Experimental and numerical study of submerged arc welding induced thermal history, residual stresses, distortion and weldment characterization
No Thumbnail Available
Submerged arc welding is a fusion welding process which is characterized by its high deposition, deep penetration, high productivity and smooth finish especially for down-hand position welding. It is generally used in fabrication of large structures, which involves the formation of residual stresses and distortion. The purpose of the present work is to study the thermo-mechanical behaviour and weldment characterization of the submerged arc welded joints and development of suitable mitigation technique for controlling the weld induced residual stresses and angular deformation. For this purpose, numerical analysis and numerous experimental investigation of submerged arc welded mild steel plates were carried out in this present study. 3-D transient, nonlinear, elasto-plastic finite element models were developed to estimate the thermal history, the residual stresses and distortion of the welded plates. To eliminate the time for edge preparation, welding were carried out for square butt joint with top and bottom reinforcement.
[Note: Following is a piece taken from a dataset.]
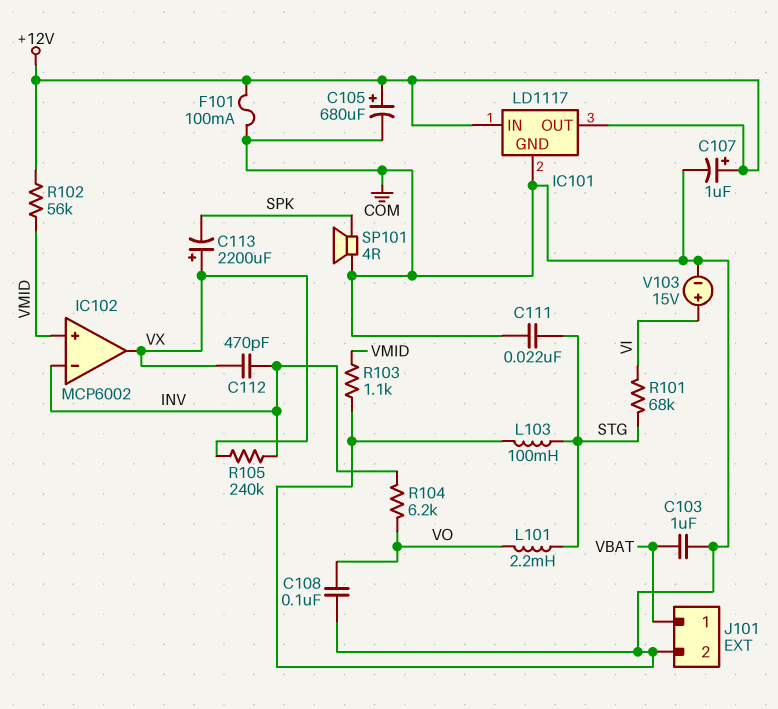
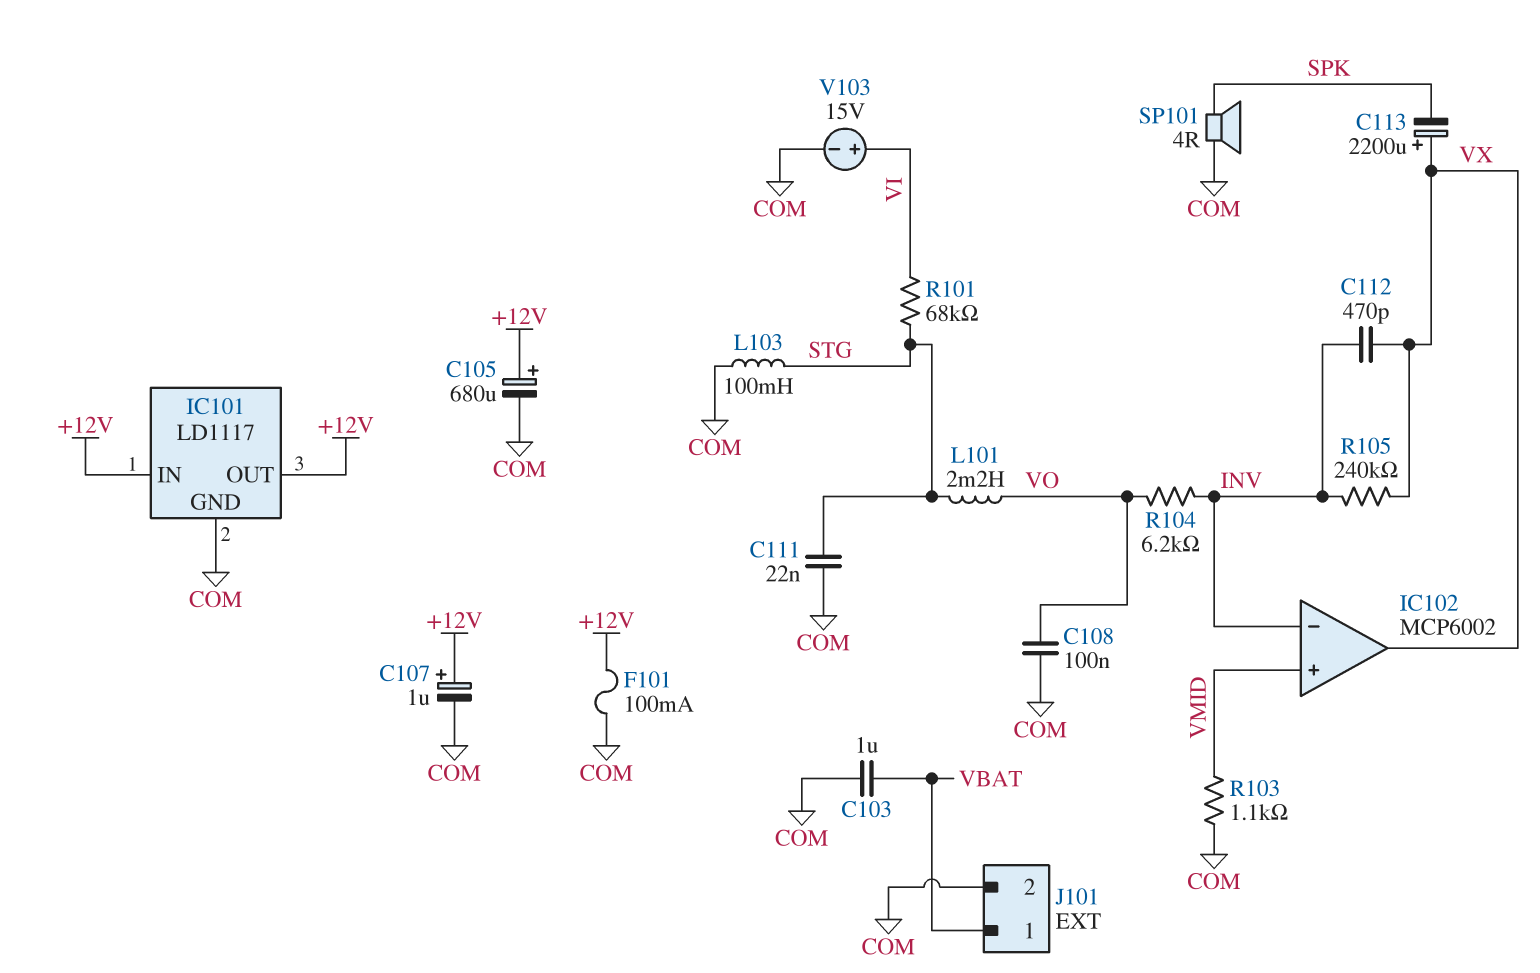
R102: 56k (+12V, VMID) -> none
A comparative study between single and double sided fillet joints was carried out. Effect of tacking sequences and welding sequences were studied for the development of sustainable mitigation techniques. Angular distortion in large structures also estimated by using an equivalent technic, which eliminated huge computation time and resources. Results obtained from the numerical analysis were compared with the experimental one. Estimation of correct heat source parameters is quite a challenging task. A new volumetric heat source model was developed which can be used in the simulations of fusion welding. Thermal profiles as well as weld bead dimensions were estimated by the application of the new heat source. Effect of weld parameters, joint geometry on weld bead geometry as well as mechanical property was studied. The addition of surface active elements enhances the weld penetration, effect of the same was studied. Single and multi-response optimizations were carried out to determine the best parameter combination.